In 1865, the National Wool Growers Association was formed. This first-ever national livestock association in the U.S. laid the groundwork for the organization we know today as the American Sheep Industry Association (American Sheep Industry Association, 2018). “The American Sheep Industry may be the oldest livestock organization in the county, however, American lamb consumption and the frequency of consumption is lower than other sources of protein,” explained Ohio sheep producer Laura DeYoung Minning.

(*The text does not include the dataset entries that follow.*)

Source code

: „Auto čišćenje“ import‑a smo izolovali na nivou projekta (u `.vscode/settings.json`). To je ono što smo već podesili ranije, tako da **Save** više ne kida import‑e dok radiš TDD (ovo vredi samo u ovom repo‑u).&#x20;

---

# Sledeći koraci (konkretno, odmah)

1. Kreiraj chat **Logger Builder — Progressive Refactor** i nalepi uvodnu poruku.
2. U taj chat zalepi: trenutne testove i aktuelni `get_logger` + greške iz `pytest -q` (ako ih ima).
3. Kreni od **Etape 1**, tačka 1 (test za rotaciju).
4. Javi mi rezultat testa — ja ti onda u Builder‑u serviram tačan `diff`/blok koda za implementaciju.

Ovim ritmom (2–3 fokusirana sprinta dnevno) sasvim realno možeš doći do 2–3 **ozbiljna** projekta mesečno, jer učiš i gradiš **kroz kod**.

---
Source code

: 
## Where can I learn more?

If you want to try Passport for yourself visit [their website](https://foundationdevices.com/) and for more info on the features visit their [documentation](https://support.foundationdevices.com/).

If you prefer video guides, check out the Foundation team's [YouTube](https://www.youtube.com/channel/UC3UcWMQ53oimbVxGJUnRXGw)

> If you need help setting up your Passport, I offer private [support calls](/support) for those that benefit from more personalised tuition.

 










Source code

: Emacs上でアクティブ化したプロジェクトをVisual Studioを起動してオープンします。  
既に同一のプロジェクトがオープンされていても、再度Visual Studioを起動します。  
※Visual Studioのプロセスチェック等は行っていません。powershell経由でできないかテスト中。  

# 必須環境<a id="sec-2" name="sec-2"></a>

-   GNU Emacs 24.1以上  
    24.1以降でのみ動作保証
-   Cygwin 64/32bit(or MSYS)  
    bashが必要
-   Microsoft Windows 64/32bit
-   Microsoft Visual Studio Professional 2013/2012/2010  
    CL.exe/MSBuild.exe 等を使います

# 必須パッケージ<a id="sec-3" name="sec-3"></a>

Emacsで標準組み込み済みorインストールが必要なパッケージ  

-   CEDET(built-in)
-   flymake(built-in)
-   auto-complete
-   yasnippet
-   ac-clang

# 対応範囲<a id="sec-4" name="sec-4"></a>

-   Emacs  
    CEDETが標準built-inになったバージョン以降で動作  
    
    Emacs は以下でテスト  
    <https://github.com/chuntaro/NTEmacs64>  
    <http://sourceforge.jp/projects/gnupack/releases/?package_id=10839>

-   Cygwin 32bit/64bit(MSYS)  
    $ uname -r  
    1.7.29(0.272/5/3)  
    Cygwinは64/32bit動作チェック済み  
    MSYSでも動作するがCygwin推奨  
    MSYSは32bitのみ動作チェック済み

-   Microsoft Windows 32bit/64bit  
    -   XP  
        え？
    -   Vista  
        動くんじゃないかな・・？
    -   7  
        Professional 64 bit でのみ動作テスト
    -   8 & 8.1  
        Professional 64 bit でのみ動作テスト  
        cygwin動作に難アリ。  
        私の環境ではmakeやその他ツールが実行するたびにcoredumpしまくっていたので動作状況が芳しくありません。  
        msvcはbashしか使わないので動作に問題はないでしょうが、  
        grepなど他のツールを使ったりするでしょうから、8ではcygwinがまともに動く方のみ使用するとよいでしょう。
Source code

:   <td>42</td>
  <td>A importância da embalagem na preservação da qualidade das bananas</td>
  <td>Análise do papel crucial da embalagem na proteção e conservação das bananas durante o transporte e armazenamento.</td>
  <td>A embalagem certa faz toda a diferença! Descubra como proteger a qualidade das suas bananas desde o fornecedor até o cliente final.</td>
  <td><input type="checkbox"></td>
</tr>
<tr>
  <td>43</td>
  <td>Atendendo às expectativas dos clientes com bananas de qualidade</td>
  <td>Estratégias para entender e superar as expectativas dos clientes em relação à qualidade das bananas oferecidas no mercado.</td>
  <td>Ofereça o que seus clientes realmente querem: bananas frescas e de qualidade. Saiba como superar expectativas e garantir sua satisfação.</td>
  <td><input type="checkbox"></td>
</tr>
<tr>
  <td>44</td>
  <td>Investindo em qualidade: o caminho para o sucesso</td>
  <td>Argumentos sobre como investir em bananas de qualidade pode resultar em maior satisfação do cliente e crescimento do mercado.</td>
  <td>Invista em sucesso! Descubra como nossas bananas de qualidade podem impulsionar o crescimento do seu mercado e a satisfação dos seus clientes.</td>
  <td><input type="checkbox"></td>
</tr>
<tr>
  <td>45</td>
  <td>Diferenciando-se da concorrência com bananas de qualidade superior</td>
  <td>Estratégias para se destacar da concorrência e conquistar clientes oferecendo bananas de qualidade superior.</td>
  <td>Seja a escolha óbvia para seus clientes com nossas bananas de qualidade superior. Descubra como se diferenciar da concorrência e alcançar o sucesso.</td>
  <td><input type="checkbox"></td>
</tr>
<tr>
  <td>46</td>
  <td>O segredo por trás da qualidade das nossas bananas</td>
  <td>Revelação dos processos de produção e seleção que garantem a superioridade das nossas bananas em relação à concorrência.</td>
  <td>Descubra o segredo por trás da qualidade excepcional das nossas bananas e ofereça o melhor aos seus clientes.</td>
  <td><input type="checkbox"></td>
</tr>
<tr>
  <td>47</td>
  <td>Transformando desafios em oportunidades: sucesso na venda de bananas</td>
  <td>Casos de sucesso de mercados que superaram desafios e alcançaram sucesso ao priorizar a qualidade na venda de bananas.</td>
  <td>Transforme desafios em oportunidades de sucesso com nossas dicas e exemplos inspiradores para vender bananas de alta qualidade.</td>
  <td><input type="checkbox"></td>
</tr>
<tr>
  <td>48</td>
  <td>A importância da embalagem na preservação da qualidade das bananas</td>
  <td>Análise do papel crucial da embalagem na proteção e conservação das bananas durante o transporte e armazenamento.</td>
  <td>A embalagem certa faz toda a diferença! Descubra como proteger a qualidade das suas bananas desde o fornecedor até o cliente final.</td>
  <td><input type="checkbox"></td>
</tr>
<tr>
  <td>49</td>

As the largest sheep-producing state east of the Mississippi River, Ohio ranks 13th in national sheep production, where the average flock size is close to 40 ewes. DeYoung Minning says in Northeast Ohio, there is more demand for locally produced lamb than the average farm flock can supply. She says inconsistencies among flocks is a major barrier to the industry. “Of course, many factors influence meat quality and eating quality, from the birth of the lamb to its processing, packaging, and cooking,” explained DeYoung Minning, “But a substantial proportion of the differences in texture, juiciness, and flavor are attributable to variation between individual animals.”
With support from a $20,526 SARE grant, DeYoung Minning and two other Ohio sheep producers formed the Northeast Lamb Co-Op, a co-op of producers created to market together to local grocery stores and restaurants. They intend to market consistent, high quality lamb as a healthy red meat choice, which means excess fat or inconsistent quality can damage the quality of the Northcoast Lamb Co-Op brand. In order to ensure quality and consistency, the co-op determined that they would require carcass centralized ultrasound processing scanning for all co-op members. quality and consistency, the co-op determined that they would require carcass centralized ultrasound processing scanning for all co-op members.
The three founding member producers each had Dorset flocks with similar production practices including riparian setbacks, rotational grazing, and nutrient management. Each used carcass scanning to evaluate their flocks. They determined that lambs from these flocks were even enough to ensure consistent quality to market lamb using the co-op label. Dorsets were originally chosen by the co-op members, and they met the co-op’s carcass loin eye criterion (an average 2.5 square inch loin between the 12th and 13th rib is used as criteria for acceptance to market lamb in the co-op). The three producers in the co-op want to expand and include other regional producers using the scanning methodology; they found it to be far more reliable than using weight and visual observations, which DeYoung Minning says can result in smaller loin eyes and too much back fat.
“The Co-op wants to work with any urban or rural farmer whose purpose is, to not only distribute and market lamb at a profit, but to produce the required high quality, consistent lamb demanded by a more discriminating marketplace,” said DeYoung Minning. “The Co-op will continue to assist members in identifying new strategies and methods to improve the quality of their flocks to help meet the rising demand for high value, quality lamb.”